The Windows registry is a hassle to edit under normal circumstances, but sometimes you’ll encounter keys that are protected by the system. When you try to edit a protected registry key, you’ll run into a few different errors, but they tell you that you lack permissions for making changes. However, since it is just a permissions issue we can get around this by granting your user account in Windows the correct permissions! Read on to learn how.
How do I know the registry key is protected?
When trying to create a new entry within a protected Key you’ll see the following error:
Error Creating Key
Cannot create key: You do not have the requisite permissions to create a new key under <registry key name>.
When you try to edit an entry, you’ll see this error:
Error Editing Value:
Cannot edit <entryname>: Error writing the value’s new contents.
When you are working with a premade .reg file, it won’t work. If you run a .reg file to import new registry entries, you’ll encounter the following error:
Cannot import <folder\file.reg>: Not all data was successfully written to the registry. Some keys are open by the system or other processes.
How To Take Ownership & Full Control Of The Registry
If you are encountering the above errors, without a doubt, you’ve encountered a protected registry key. Normally these keys are only open to modification by the System, but if you follow the steps below, you’ll learn how to make your user account a powerful registry editing demi-god. Open up regedit and let’s get started!
In regedit (Registry Editor) Right-Click the protected key in question. From the context menu that appears, Select Permissions.
Tip: If you want, you could take control of the top tree of the registry. In effect, you would have full control of the entire registry. However, this is not recommended for security purposes unless you plan on removing said permissions when you finish working.
In the Permissions window that appears, Click Advanced.
Click the Owner tab and Select your username from the list.* Now Check the Replace owner box and Click Apply. (Yes! This is one of the few instances where the Apply button is actually useful!)

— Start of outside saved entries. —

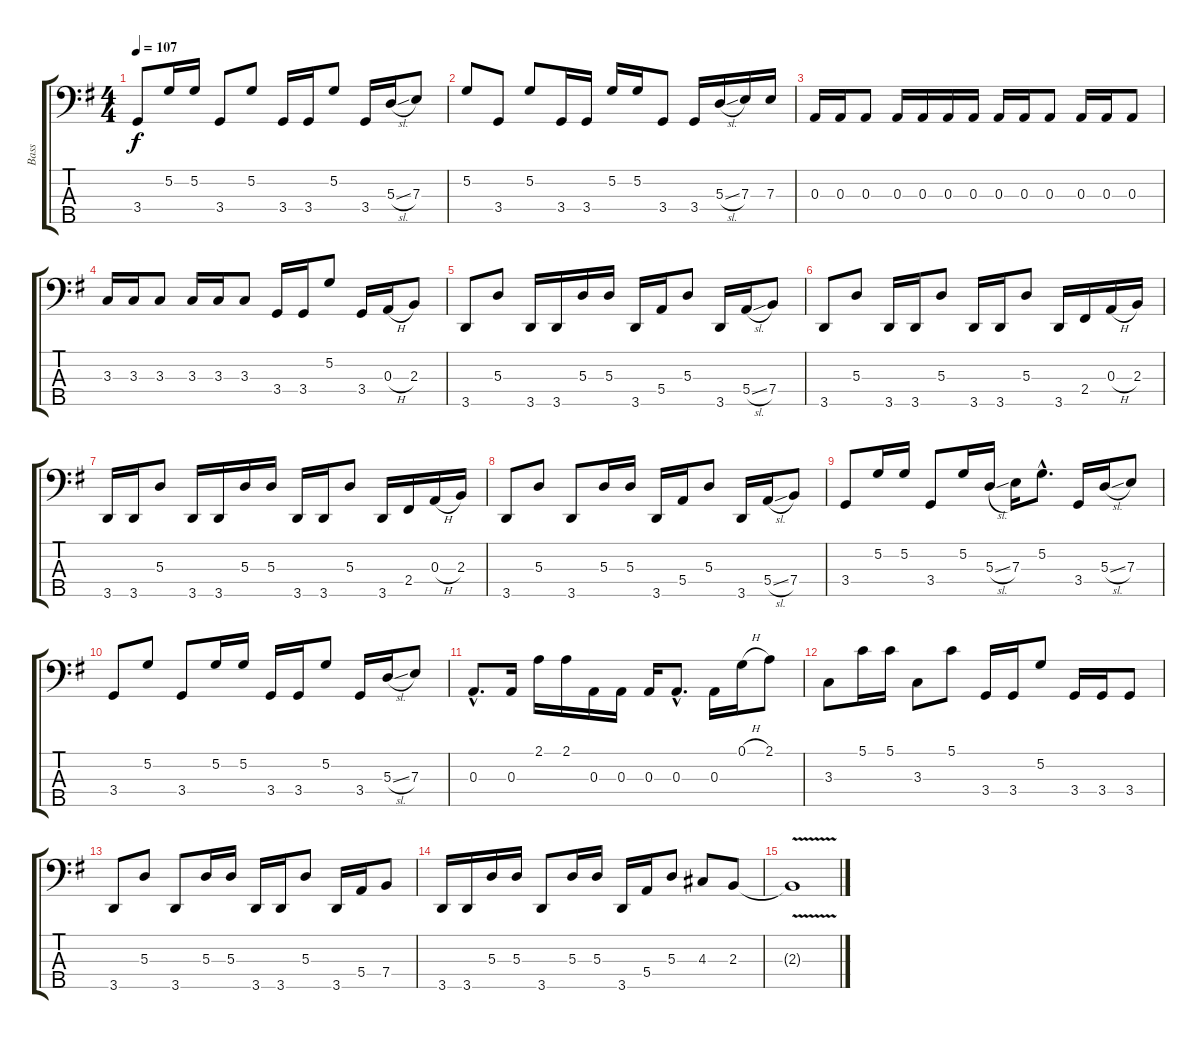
\track ("Bass" "Bass") {instrument electricbassfinger}
\staff {score tabs}
\tuning (G2 D2 A1 E1 B0) {hide}
\ts (4 4)
\tempo 107
\clef f4
\ks g
3.4.8{dy f} 5.2.16 5.2.16 3.4.8 5.2.8 3.4.16 3.4.16 5.2.8 3.4.16 5.3{sl}.16 7.3.8 |
5.2.8 3.4.8 5.2.8 3.4.16 3.4.16 5.2.16 5.2.16 3.4.8 3.4.16 5.3{sl}.16 7.3.16 7.3.16 |
0.3.16 0.3.16 0.3.8 0.3.16 0.3.16 0.3.16 0.3.16 0.3.16 0.3.16 0.3.8 0.3.16 0.3.16 0.3.8 |
3.3.16 3.3.16 3.3.8 3.3.16 3.3.16 3.3.8 3.4.16 3.4.16 5.2.8 3.4.16 0.3{h}.16 2.3.8 |
3.5.8 5.3.8 3.5.16 3.5.16 5.3.16 5.3.16 3.5.16 5.4.16 5.3.8 3.5.16 5.4{sl}.16 7.4.8 |
3.5.8 5.3.8 3.5.16 3.5.16 5.3.8 3.5.16 3.5.16 5.3.8 3.5.16 2.4.16 0.3{h}.16 2.3.16 |
3.5.16 3.5.16 5.3.8 3.5.16 3.5.16 5.3.16 5.3.16 3.5.16 3.5.16 5.3.8 3.5.16 2.4.16 0.3{h}.16 2.3.16 |
3.5.8 5.3.8 3.5.8 5.3.16 5.3.16 3.5.16 5.4.16 5.3.8 3.5.16 5.4{sl}.16 7.4.8 |
3.4.8 5.2.16 5.2.16 3.4.8 5.2.16 5.3{sl}.16 7.3.16 5.2{hac}.8{d} 3.4.16 5.3{sl}.16 7.3.8 |
3.4.8 5.2.8 3.4.8 5.2.16 5.2.16 3.4.16 3.4.16 5.2.8 3.4.16 5.3{sl}.16 7.3.8 |
0.3{hac}.8{d} 0.3.16 2.1.16 2.1.16 0.3.16 0.3.16 0.3.16 0.3{hac}.8{d} 0.3.16 0.1{h}.16 2.1.8 |
3.3.8 5.1.16 5.1.16 3.3.8 5.1.8 3.4.16 3.4.16 5.2.8 3.4.16 3.4.16 3.4.8 |
3.5.8 5.3.8 3.5.8 5.3.16 5.3.16 3.5.16 3.5.16 5.3.8 3.5.16 5.4.16 7.4.8 |
3.5.16 3.5.16 5.3.16 5.3.16 3.5.8 5.3.16 5.3.16 3.5.16 5.4.16 5.3.8 4.3.8 2.3.8 |
2.3{v t}.1
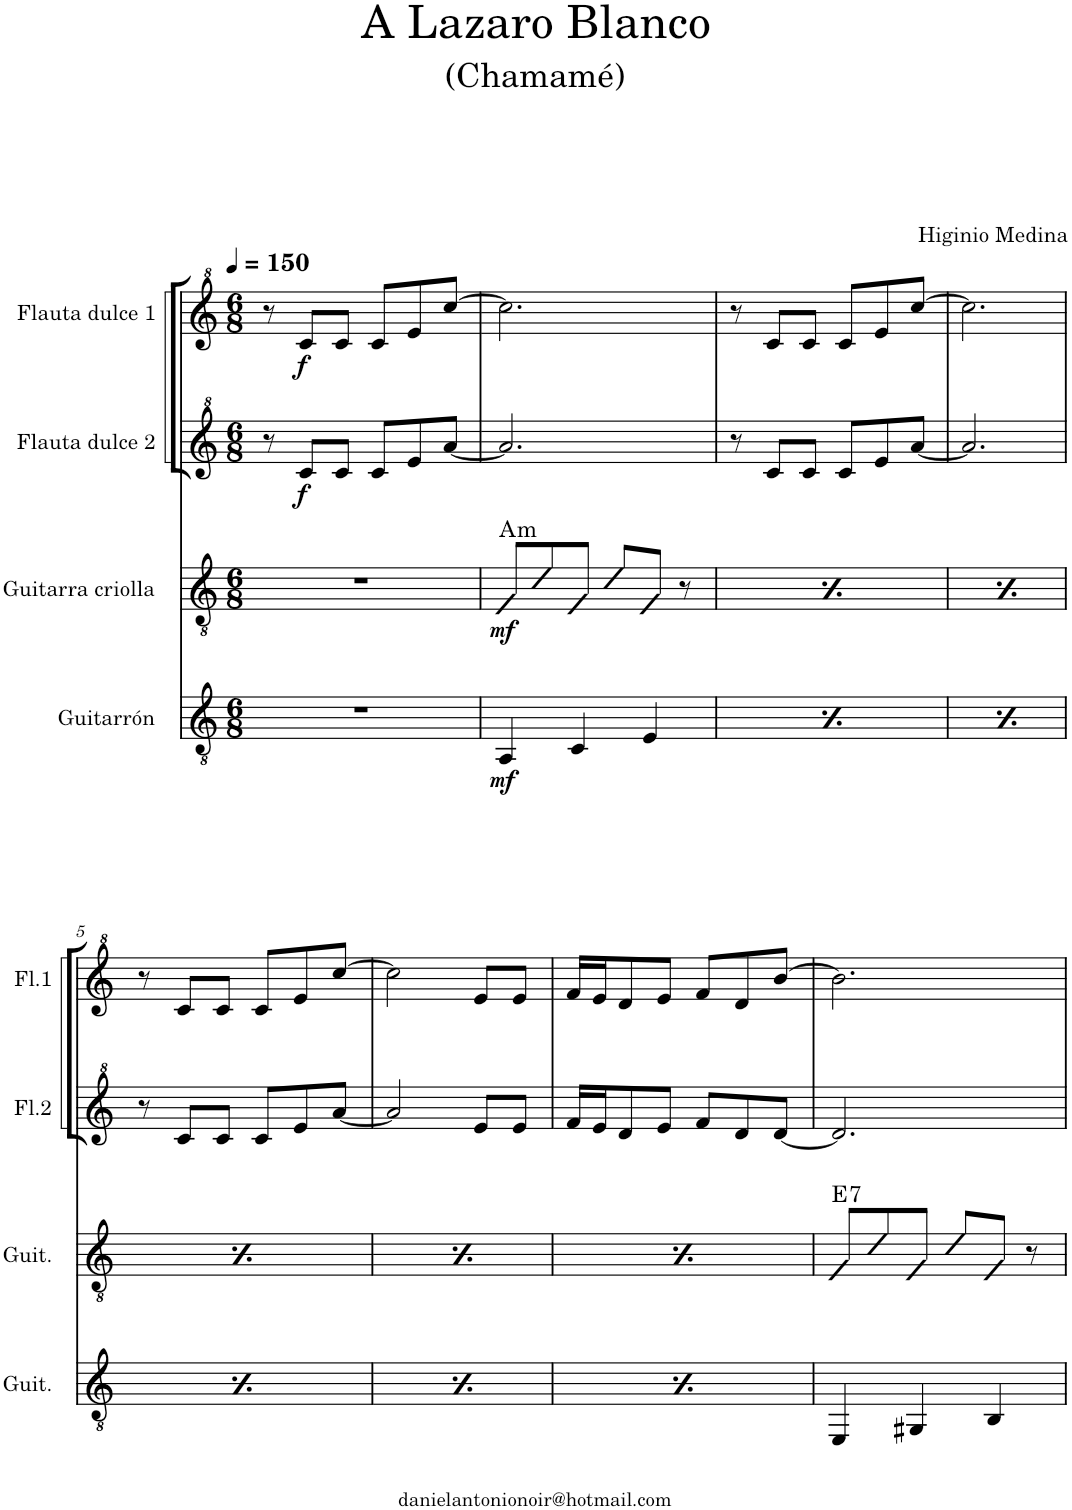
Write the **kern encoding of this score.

**kern	**dynam	**kern	**dynam	**harte	**kern	**dynam	**kern	**dynam
*part4	*part4	*part3	*part3	*part3	*part2	*part2	*part1	*part1
*staff4	*staff4	*staff3	*staff3	*	*staff2	*staff2	*staff1	*staff1
*I"Guitarrón	*	*I"Guitarra criolla	*	*	*I"Flauta dulce 2	*	*I"Flauta dulce 1	*
*I'Guit.	*	*I'Guit.	*	*	*I'Fl.2	*	*I'Fl.1	*
*clefGv2	*	*clefGv2	*	*	*clefG^2	*	*clefG^2	*
*k[]	*	*k[]	*	*	*k[]	*	*k[]	*
*M6/8	*	*M6/8	*	*	*M6/8	*	*M6/8	*
*MM150	*	*MM150	*	*	*MM150	*	*MM150	*
=1	=1	=1	=1	=1	=1	=1	=1	=1
2.r	.	2.r	.	.	8r	.	8r	.
!	!	!	!	!	!	!LO:DY:b	!	!LO:DY:b
.	.	.	.	.	8cc/L	f	8cc/L	f
.	.	.	.	.	8cc/J	.	8cc/J	.
.	.	.	.	.	8cc/L	.	8cc/L	.
.	.	.	.	.	8ee/	.	8ee/	.
.	.	.	.	.	[8aa/J	.	[8ccc/J	.
=2	=2	=2	=2	=2	=2	=2	=2	=2
!	!LO:DY:b	!	!LO:DY:b	!LO:H:kt=m	!	!	!	!
4AA/	mf	8F/L	mf	A:min	2.aa/]	.	2.ccc\]	.
.	.	8d/	.	.	.	.	.	.
4C/	.	8F/J	.	.	.	.	.	.
.	.	8d/L	.	.	.	.	.	.
4E/	.	8F/J	.	.	.	.	.	.
.	.	8r	.	.	.	.	.	.
=3	=3	=3	=3	=3	=3	=3	=3	=3
!	!LO:DY:b	!	!LO:DY:b	!LO:H:kt=m	!	!	!	!
4AA/	mf	8F/L	mf	A:min	8r	.	8r	.
.	.	8d/	.	.	8cc/L	.	8cc/L	.
4C/	.	8F/J	.	.	8cc/J	.	8cc/J	.
.	.	8d/L	.	.	8cc/L	.	8cc/L	.
4E/	.	8F/J	.	.	8ee/	.	8ee/	.
.	.	8r	.	.	[8aa/J	.	[8ccc/J	.
=4	=4	=4	=4	=4	=4	=4	=4	=4
!	!LO:DY:b	!	!LO:DY:b	!LO:H:kt=m	!	!	!	!
4AA/	mf	8F/L	mf	A:min	2.aa/]	.	2.ccc\]	.
.	.	8d/	.	.	.	.	.	.
4C/	.	8F/J	.	.	.	.	.	.
.	.	8d/L	.	.	.	.	.	.
4E/	.	8F/J	.	.	.	.	.	.
.	.	8r	.	.	.	.	.	.
!!LO:LB:g=z
=5	=5	=5	=5	=5	=5	=5	=5	=5
!	!LO:DY:b	!	!LO:DY:b	!LO:H:kt=m	!	!	!	!
4AA/	mf	8F/L	mf	A:min	8r	.	8r	.
.	.	8d/	.	.	8cc/L	.	8cc/L	.
4C/	.	8F/J	.	.	8cc/J	.	8cc/J	.
.	.	8d/L	.	.	8cc/L	.	8cc/L	.
4E/	.	8F/J	.	.	8ee/	.	8ee/	.
.	.	8r	.	.	[8aa/J	.	[8ccc/J	.
=6	=6	=6	=6	=6	=6	=6	=6	=6
!	!LO:DY:b	!	!LO:DY:b	!LO:H:kt=m	!	!	!	!
4AA/	mf	8F/L	mf	A:min	2aa/]	.	2ccc\]	.
.	.	8d/	.	.	.	.	.	.
4C/	.	8F/J	.	.	.	.	.	.
.	.	8d/L	.	.	.	.	.	.
4E/	.	8F/J	.	.	8ee/L	.	8ee/L	.
.	.	8r	.	.	8ee/J	.	8ee/J	.
=7	=7	=7	=7	=7	=7	=7	=7	=7
!	!LO:DY:b	!	!LO:DY:b	!LO:H:kt=m	!	!	!	!
4AA/	mf	8F/L	mf	A:min	16ff/LL	.	16ff/LL	.
.	.	.	.	.	16ee/J	.	16ee/J	.
.	.	8d/	.	.	8dd/	.	8dd/	.
4C/	.	8F/J	.	.	8ee/J	.	8ee/J	.
.	.	8d/L	.	.	8ff/L	.	8ff/L	.
4E/	.	8F/J	.	.	8dd/	.	8dd/	.
.	.	8r	.	.	[8dd/J	.	[8bb/J	.
=8	=8	=8	=8	=8	=8	=8	=8	=8
!	!	!	!	!LO:H:kt=7	!	!	!	!
4EE/	.	8F/L	.	E:7	2.dd/]	.	2.bb\]	.
.	.	8d/	.	.	.	.	.	.
4GG#X/	.	8F/J	.	.	.	.	.	.
.	.	8d/L	.	.	.	.	.	.
4BB/	.	8F/J	.	.	.	.	.	.
.	.	8r	.	.	.	.	.	.
=	=	=	=	=	=	=	=	=
*-	*-	*-	*-	*-	*-	*-	*-	*-
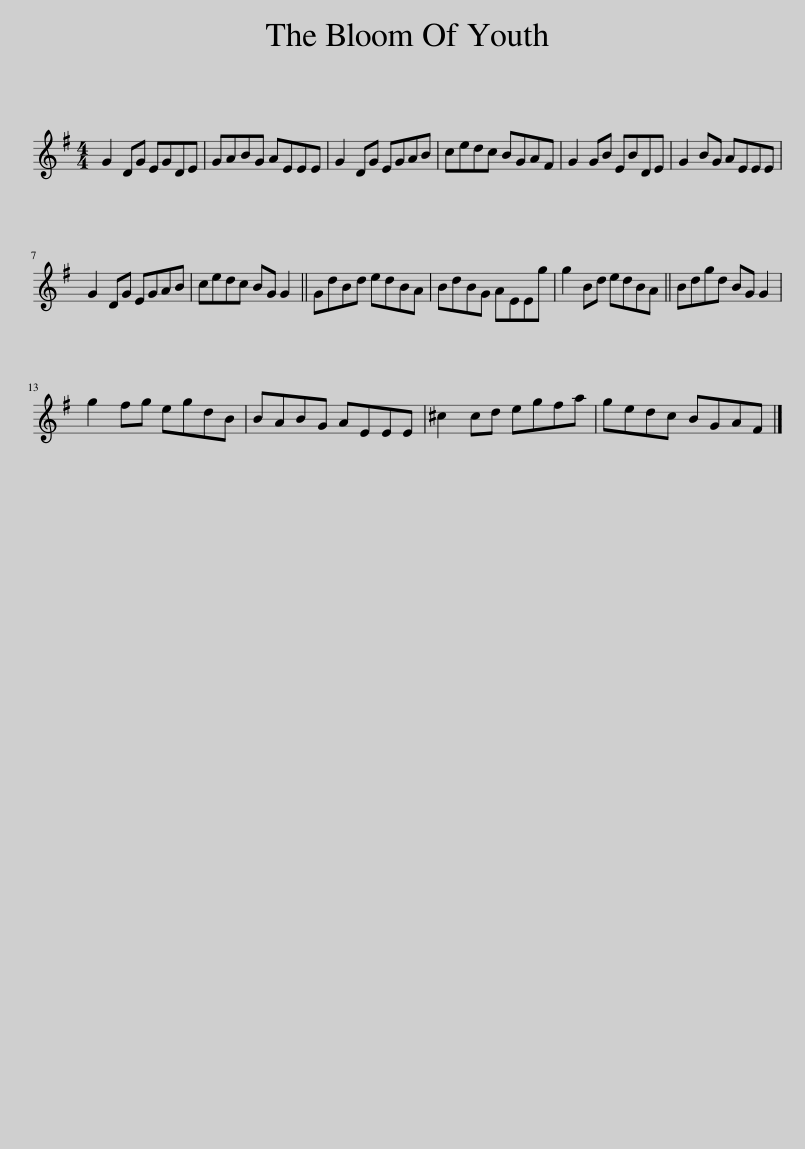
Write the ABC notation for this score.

X:1
L:1/8
M:4/4
I:linebreak $
K:G
V:1 treble
V:1
 G2 DG EGDE | GABG AEEE | G2 DG EGAB | cedc BGAF | G2 GB EBDE | %5
 G2 BG AEEE |$ G2 DG EGAB | cedc BG G2 || GdBd edBA | BdBG AEEg | %10
 g2 Bd edBA || Bdgd BG G2 |$ g2 fg egdB | BABG AEEE | ^c2 cd egfa | %15
 gedc BGAF |] %16
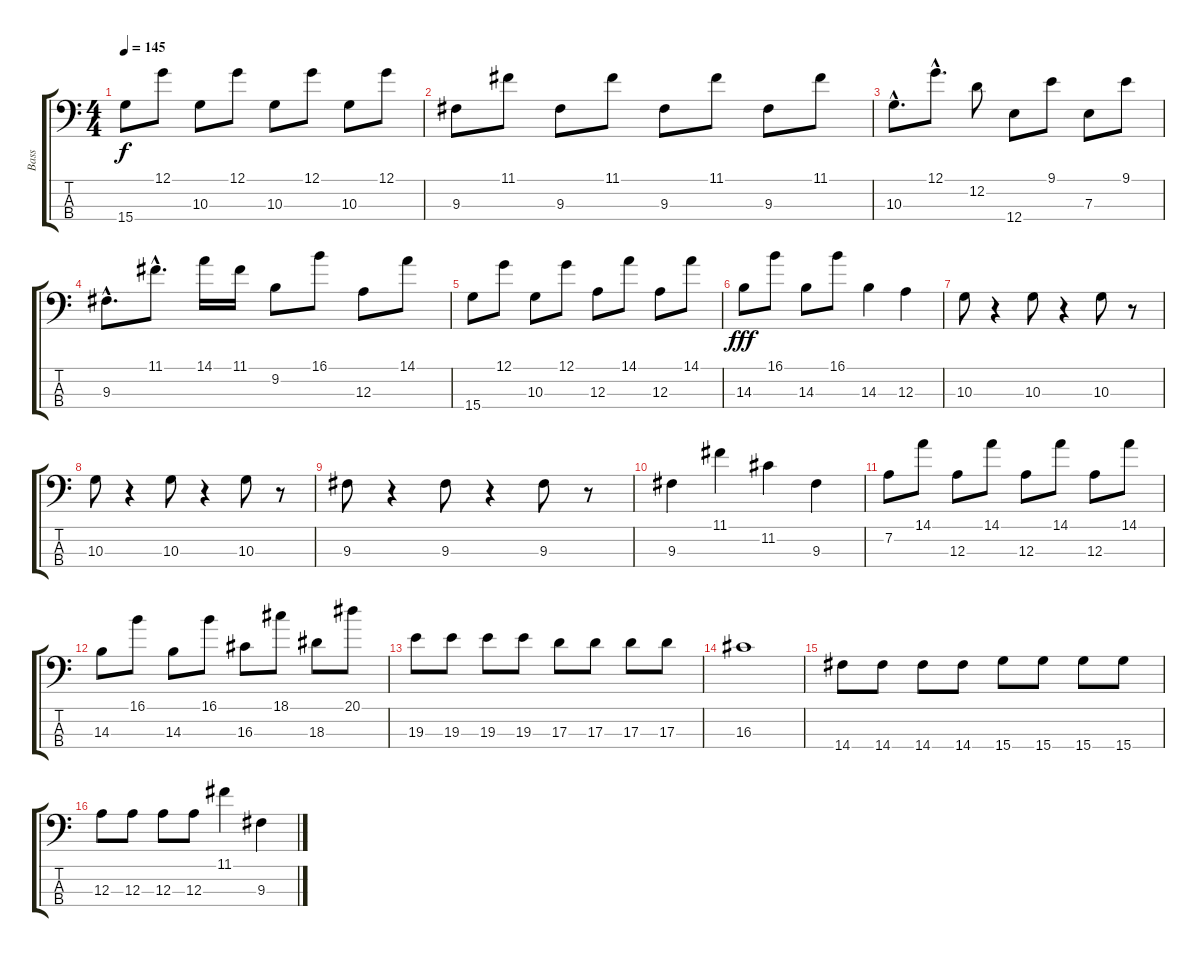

*If your username is not on this list Click Other users or groups and manually add it.
Click the Permissions tab and then the Add button. In the Select User window Type your username into the white box and Press OK.
A new Permission Entry window should pop-up; just Check the Allow Full Control box and Click OK.
Back on the previous window, your username should be on the list with Permissions set to Full Control. Now all that is left to do is to save and exit all open windows by Clicking OK a couple of times.
You should now be able to edit any of the entries within the registry key that you just modified permissions for. Don’t forget that if you want to maintain proper security protocol, after finishing you can go back in and Remove your user from the list of names with Full Control. Have a groovy time editing the registry without restriction!